▸ **PASSAGE**
The insoles are purported to be breathable, antimicrobial and built with “Medical Grade” Ortholite Technology.  Sounds impressive.  I’m not sure what other grades of insole there are.  “Weapons Grade” would be interesting.  Still, “Medical Grade” seemed to be more in line with what I was looking for and I gave the insoles a test ride on Monday over a 35 mile course.

As always, click for details

As always, click for details

I decided to check in on the Bristoe Station Battlefield, located near the town of Bristow.  Yes, the spellings are correct.  It seems that somewhere between 1863 and today the people of the area decided that Bristow looked better than the original spelling.  This sort of thing happens around here occasionally.  Another good example is Elys Road, west of Fredericksburg,  which suddenly turns into Eleys Road.  Very mysterious.

I hadn’t been to this small battlefield in over a year and I was curious to see what improvements had been made.  The field is preserved by the developer of a new neighborhood of homes as part of the arrangement for allowing the housing builds.  The park office is a former farm house and the park is modestly appointed with a few historical markers and some trails.  I set off on the loop, knowing the asphalt would soon give way to crushed gravel.

The start

The start

Happily, the gravel was reasonably forgiving.  If I had fatter tires and flat pedals, it would have been a breeze.  Lacking both of those items, I needed to be a little cautious of softer portions of the trail and the occasional washout.  On the whole, it wasn’t too bad.

A pleasant trail with a bench under the tree for contemplation.

A pleasant trail with a bench under the tree for contemplation.

They added a cannon!

They added a cannon!

Not a historical structure.  This is actually still in use.

Not a historical structure. This is actually still in use.

After wandering about the park for 15 minutes, it was time to set off again.  It was quite hot at this time with my Garmin reading 99 degrees.  My next stop was the nearby train station to see the commuters heading home after a day in which they were not furloughed by the government.  Most people are taking Fridays off.  I get Mondays.

I have seen the train station on sleepy weekend mornings but have never seen it in operation.  As expected, the large parking lot which has been empty on my previous trips was packed with cars.  I pulled up to the station and was disappointed by the lack of activity.  I had hoped to see bustling commuters, but settled for this pic instead.


As I was setting off for home, I spotted a train in the distance.  I waited patiently and was treated to a scene I did not expect.  As the commuters disembarked the train, dozens of them began… sprinting!

▸ **PROMPT**
Update the ride account from "I have seen" down to "them began… sprinting!", putting "passengers" wherever "commuters" appears. None of the material is needed for this work.

(Records from a dataset)
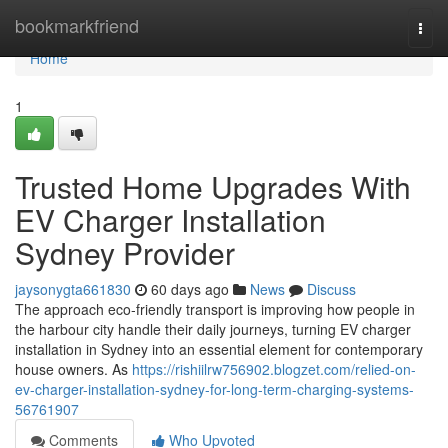
Home
bookmarkfriend
Togg
navi
Home
1
Trusted Home Upgrades With
EV Charger Installation
Sydney Provider
jaysonygta661830
60 days ago
News
Discuss
The approach eco‑friendly transport is improving how people in
the harbour city handle their daily journeys, turning EV charger
installation in Sydney into an essential element for contemporary
house owners. As
https://rishiilrw756902.blogzet.com/relied-on-
ev-charger-installation-sydney-for-long-term-charging-systems-
56761907
Comments
Who Upvoted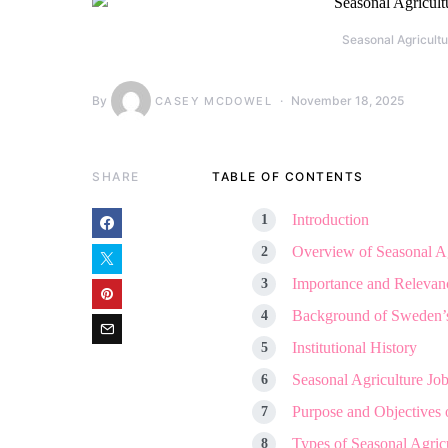
Seasonal Agricult
By
November 18, 2025
CASEY MCDOWEL
SHARE
TABLE OF CONTENTS
Introduction
Overview of Seasonal A
Importance and Relevanc
Background of Sweden’s
Institutional History
Seasonal Agriculture Jo
Purpose and Objectives 
Types of Seasonal Agricu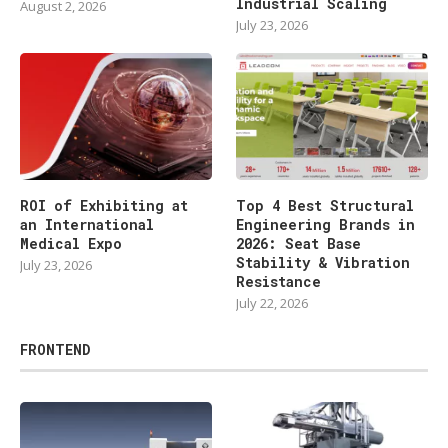
Industrial Scaling
August 2, 2026
July 23, 2026
ROI of Exhibiting at
Top 4 Best Structural
an International
Engineering Brands in
Medical Expo
2026: Seat Base
Stability & Vibration
July 23, 2026
Resistance
July 22, 2026
FRONTEND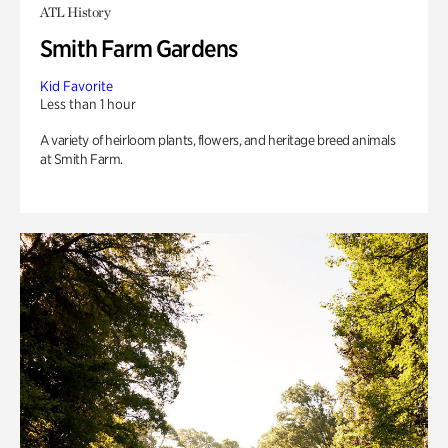
ATL History
Smith Farm Gardens
Kid Favorite
Less than 1 hour
A variety of heirloom plants, flowers, and heritage breed animals
at Smith Farm.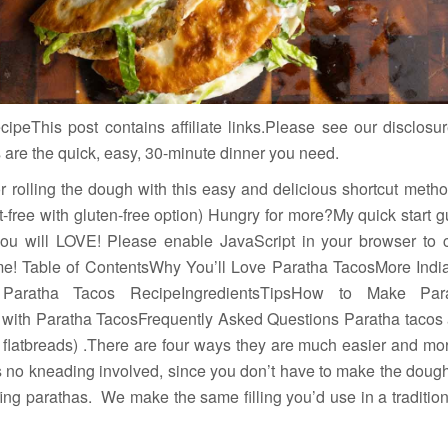
peThis post contains affiliate links.Please see our disclosur
s are the quick, easy, 30-minute dinner you need.
 rolling the dough with this easy and delicious shortcut method
t-free with gluten-free option) Hungry for more?My quick start 
you will LOVE! Please enable JavaScript in your browser to
 me! Table of ContentsWhy You’ll Love Paratha TacosMore Ind
 Paratha Tacos RecipeIngredientsTipsHow to Make Pa
 with Paratha TacosFrequently Asked Questions Paratha tacos 
d flatbreads) .There are four ways they are much easier and mor
s no kneading involved, since you don’t have to make the dough
ffing parathas. We make the same filling you’d use in a traditiona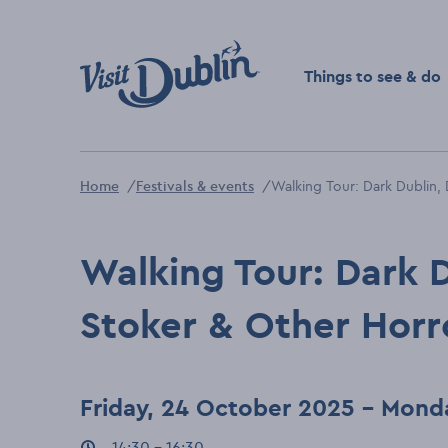
Click to go back to the 
Things to see & do
Home
Festivals & events
Walking Tour: Dark Dublin,
Walking Tour: Dark 
Stoker & Other Horr
Friday, 24 October 2025 - Mond
Event times
14:30 - 16:30
:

▸ **RESPONSE**
I have seen the train station on sleepy weekend mornings but have never seen it in operation.  As expected, the large parking lot which has been empty on my previous trips was packed with cars.  I pulled up to the station and was disappointed by the lack of activity.  I had hoped to see bustling passengers, but settled for this pic instead.


As I was setting off for home, I spotted a train in the distance.  I waited patiently and was treated to a scene I did not expect.  As the passengers disembarked the train, dozens of them began… sprinting!